YOUR TASK => Beginning with the first line below, output every record verbatim and leave out the images.

Photos with camera intrinsics
++++++++
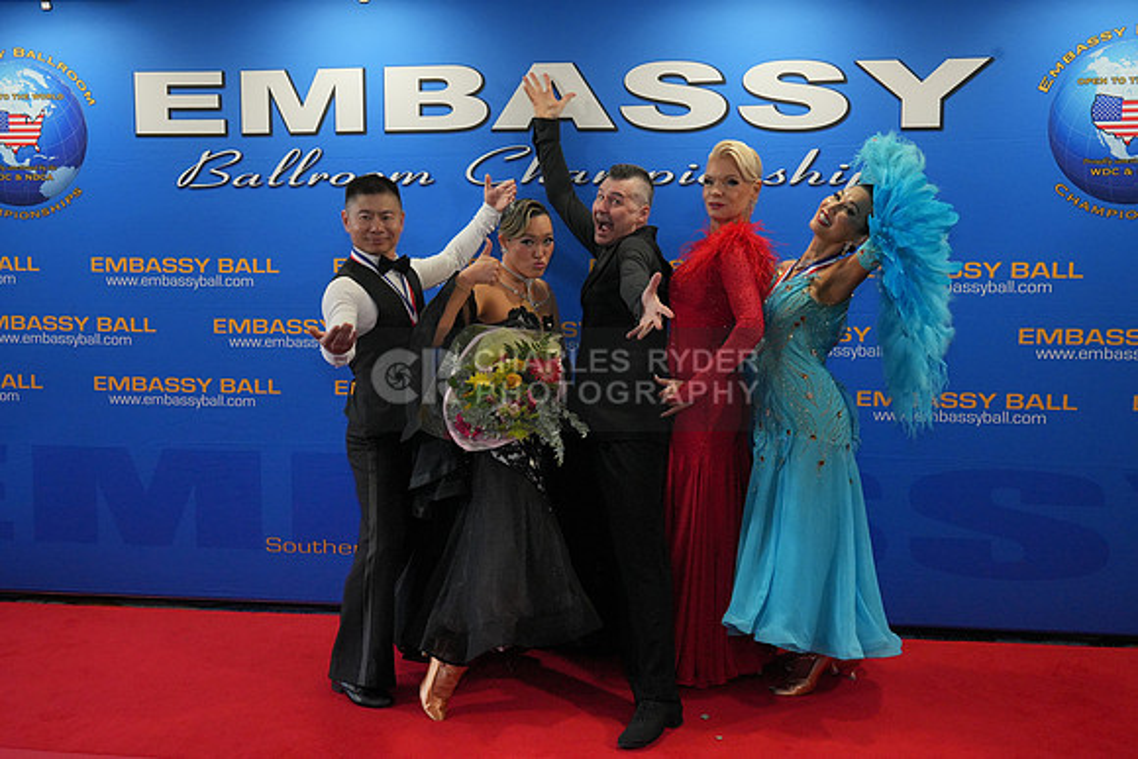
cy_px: 380
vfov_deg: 37.9
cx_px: 569
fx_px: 1107
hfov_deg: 54.4
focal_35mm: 35
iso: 3200
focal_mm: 35
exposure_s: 1/200
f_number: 7.1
++++++++
TASK OUTPUT =>
cy_px: 380
vfov_deg: 37.9
cx_px: 569
fx_px: 1107
hfov_deg: 54.4
focal_35mm: 35
iso: 3200
focal_mm: 35
exposure_s: 1/200
f_number: 7.1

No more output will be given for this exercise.